Though the printers haven’t yet been widely used by Wellesley students — after all, Tynes just unboxed them in January —  students can contact Tynes if they have something that they want to use a 3D printer for.

“I think it would be great if people started getting in touch because then we’d be able to realize how people are using these things, how they’re interested in using them and what they’re going to need them for,” he said.

Ravishanker and Woods believe that having the 3D printers in the library allows people from a variety of disciplines to come together and work on projects in a common area.

3D printers have applications beyond academic and industrial use. Tynes said that he once helped a Wellesley department that needed a special wrench to remove safety bolts and release things bolted to a desk, after someone had lost the wrench.

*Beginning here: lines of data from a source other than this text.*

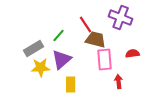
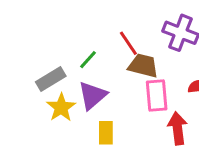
yellow star: (41, 68) -> (61, 107), turned -30
red arrow: (119, 82) -> (178, 128), size x1.5

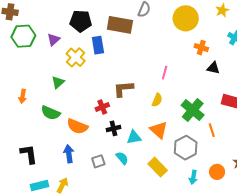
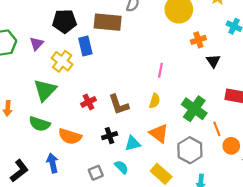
orange cross: (201, 48) -> (198, 40), turned -32
black triangle: (213, 68) -> (213, 61), turned 48
green triangle: (58, 82) -> (45, 90), size x1.6
brown L-shape: (123, 89) -> (119, 105), moved, turned -100
red cross: (102, 107) -> (88, 102), moved
black L-shape: (29, 154) -> (19, 171), turned 65
blue arrow: (69, 154) -> (52, 163), moved
orange circle: (217, 172) -> (231, 146), moved

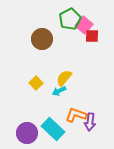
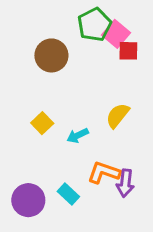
yellow semicircle: (64, 78) -> (118, 115), moved
cyan rectangle: (53, 129) -> (68, 194), size x0.6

Tynes was able to create a three-dimensional scan of the bolt and used a 3D printer to make a wrench that was the inverse of the bolt’s shape.

If people begin to put 3D printers in their homes, they can use them to replace anything from broken dishwasher parts to camera lenses.

While printers have traditionally been used to print plastic, companies are working on ways to print in different materials. One company created a wood filament for 3D printing that is 70 percent wood and 30 percent plastic. 3D Systems, a 3D-printing company, agreed to a partnership with Hershey’s earlier this year and will work to create a machine that can produce 3D-printed candy.

Last year, a New York Times writer documented his experience creating 3D-printed food to go with his 3D-printed utensils.

3D printers are becoming affordable enough for ordinary consumers to use, but the big challenge is making them easy enough for consumers to use as well. Now that Wellesley has 3D-printing technology, perhaps students here will be involved in modeling and molding what the future of 3D printing looks like.